Photographer: Tomohiro Ohsumi/Bloomberg

For the bootstrapped traveler, capsule hotels offer both an inexpensive solution and an alternative experience. And while photos of these pods abound on the internet, the question now is why capsule hotels have proliferated to the point where even backpackers and business travelers are now choosing to bunker down in these pods.

Capsule hotels have expanded past Japan and have doubled down on other Asian metropolises. A 2017 report conducted by research consultant WiseGuy Research Consultants reports that “the global capsule hotels market is valued at 159 million USD in 2016 and is expected to reach 226 million USD by the end of 2022, growing at a CAGR [compound annual growth rate] of 6.03% between 2016 and 2022.” While Japan undoubtedly plays a pivotal role as the pioneer in this industry, the same report singles out China as quickly rising in market share. Altogether, analysts forecast that Southeast Asia will lead with its projected growth of capsule hotels from 2016-2022.

Sharon Lam

Projected CAGR Growth of Capsule Hotels

This trend is also reflected in consumer booking websites. “In the last year, we’ve seen an increase in the number of capsule hotels listed on [travel website] Booking.com. This growth is coming primarily from Asia, with the nations showing the largest amount of capsule hotels being Japan, China, Taiwan, Singapore and also Russia.

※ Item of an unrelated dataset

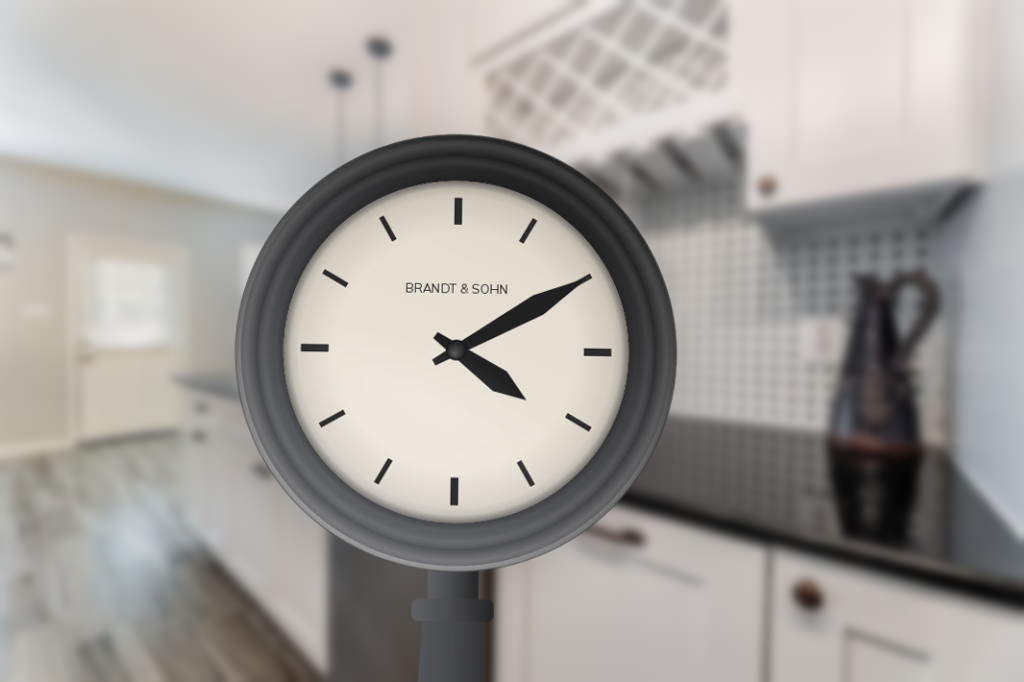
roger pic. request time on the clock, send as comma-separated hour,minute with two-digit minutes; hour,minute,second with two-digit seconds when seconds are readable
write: 4,10
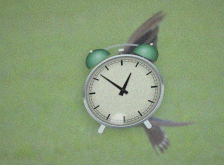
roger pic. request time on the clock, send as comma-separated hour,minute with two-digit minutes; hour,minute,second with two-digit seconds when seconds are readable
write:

Cities with the most capsule hotels on Booking.com are Tokyo, Singapore, Taipei, Osaka and Xi’an,” says Oliver Hua, Managing Director of Booking.com in Asia Pacific.

“We’ve also seen growth in the number of bookings being made at capsule hotels year over year, with bookings being made primarily from travelers in Japan, Taiwan, South Korea and China, but also Great Britain,” he adds.

Whereas capsule hotels used to cater only to Japanese salarymen, nowadays you’ll find a mixed bag of business travelers and vacationers. Despite their namesake constraints, why are they now the preferred choice of accommodation for so many? The rise in popularity of these hotels can be drilled down to three reasons: cheaper price points, the flexibility they afford, and new offerings in experiential design.

Catering to new wave of young urban creatives and “flashpackers” 

In Asia, notorious for some of most expensive hotel rates, capsule hotels beckon as a welcome alternative. Capsule hotels prices are priced around US$50 a night with “nap rates” that charge comfortably by the hour—sitting in a sweet spot between cheaper than hotels, but more luxurious than hostels.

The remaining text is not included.